§ Work item: From the records below, please return each line that holds the word "Thay".

§ Provided material:
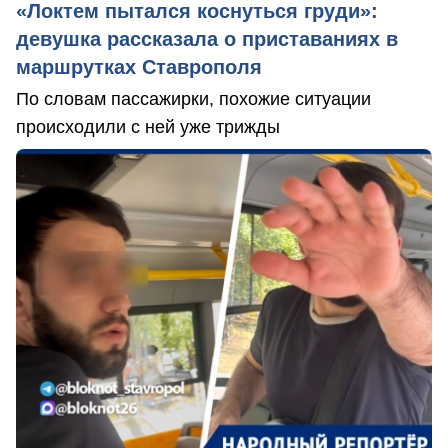
«Локтем пытался коснуться груди»:
девушка рассказала о приставаниях в
маршрутках Ставрополя
По словам пассажирки, похожие ситуации
происходили с ней уже трижды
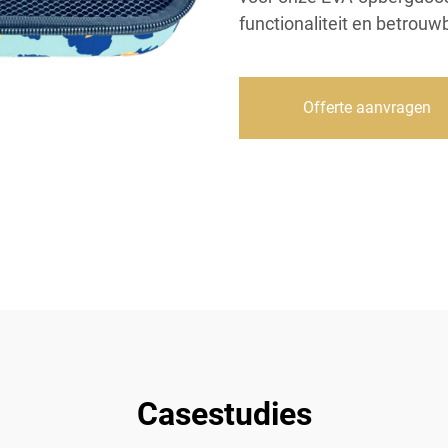
functionaliteit en betrouw
Offerte aanvragen
Casestudies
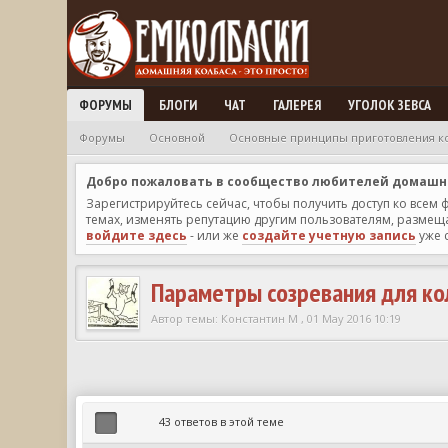
ФОРУМЫ
БЛОГИ
ЧАТ
ГАЛЕРЕЯ
УГОЛОК ЗЕВСА
Форумы
Основной
Основные принципы приготовления к
Добро пожаловать в сообщество любителей домашней
Зарегистрируйтесь сейчас, чтобы получить доступ ко всем
темах, изменять репутацию другим пользователям, размещат
войдите здесь
- или же
создайте учетную запись
уже 
Параметры созревания для ко
Автор темы:
Константин М
,
01 May 2016 10:19
43 ответов в этой теме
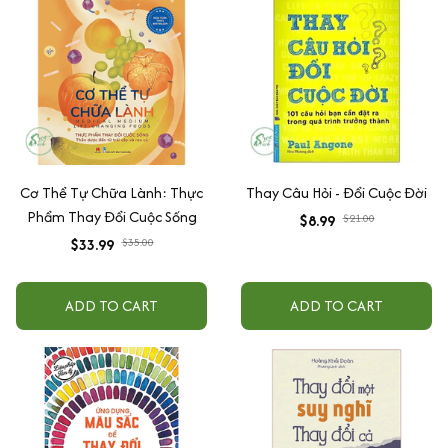
Cơ Thể Tự Chữa Lành: Thực
Thay Câu Hỏi - Đổi Cuộc Đời
Phẩm Thay Đổi Cuộc Sống
$8.99
$21.00
$33.99
$35.00
ADD TO CART
ADD TO CART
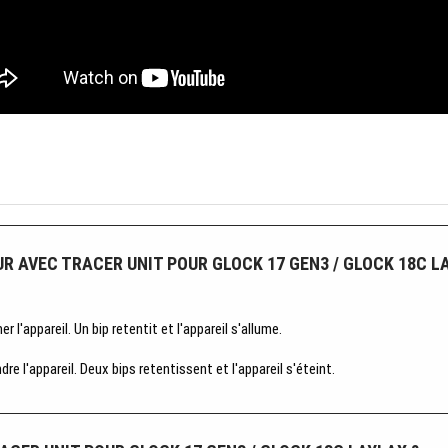
AVEC TRACER UNIT POUR GLOCK 17 GEN3 / GLOCK 18C L
'appareil. Un bip retentit et l'appareil s'allume.
 l'appareil. Deux bips retentissent et l'appareil s'éteint.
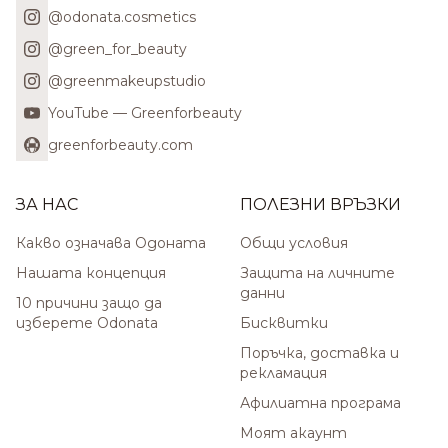
@odonata.cosmetics
@green_for_beauty
@greenmakeupstudio
YouTube — Greenforbeauty
greenforbeauty.com
ЗА НАС
ПОЛЕЗНИ ВРЪЗКИ
Какво означава Одоната
Общи условия
Нашата концепция
Защита на личните
данни
10 причини защо да
изберете Odonata
Бисквитки
Поръчка, доставка и
рекламация
Афилиатна програма
Моят акаунт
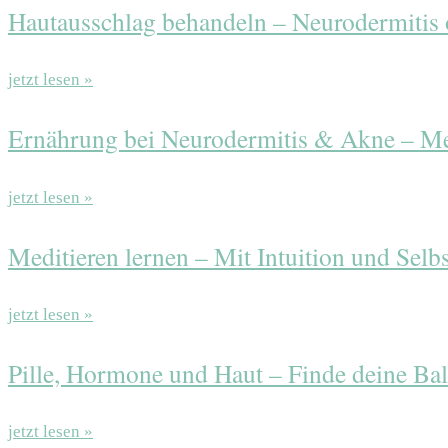
Hautausschlag behandeln – Neurodermitis 
jetzt lesen »
Ernährung bei Neurodermitis & Akne – Me
jetzt lesen »
Meditieren lernen – Mit Intuition und Selb
jetzt lesen »
Pille, Hormone und Haut – Finde deine Ba
jetzt lesen »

§ The answer:
Thay Câu Hỏi - Đổi Cuộc Đời
Phẩm Thay Đổi Cuộc Sống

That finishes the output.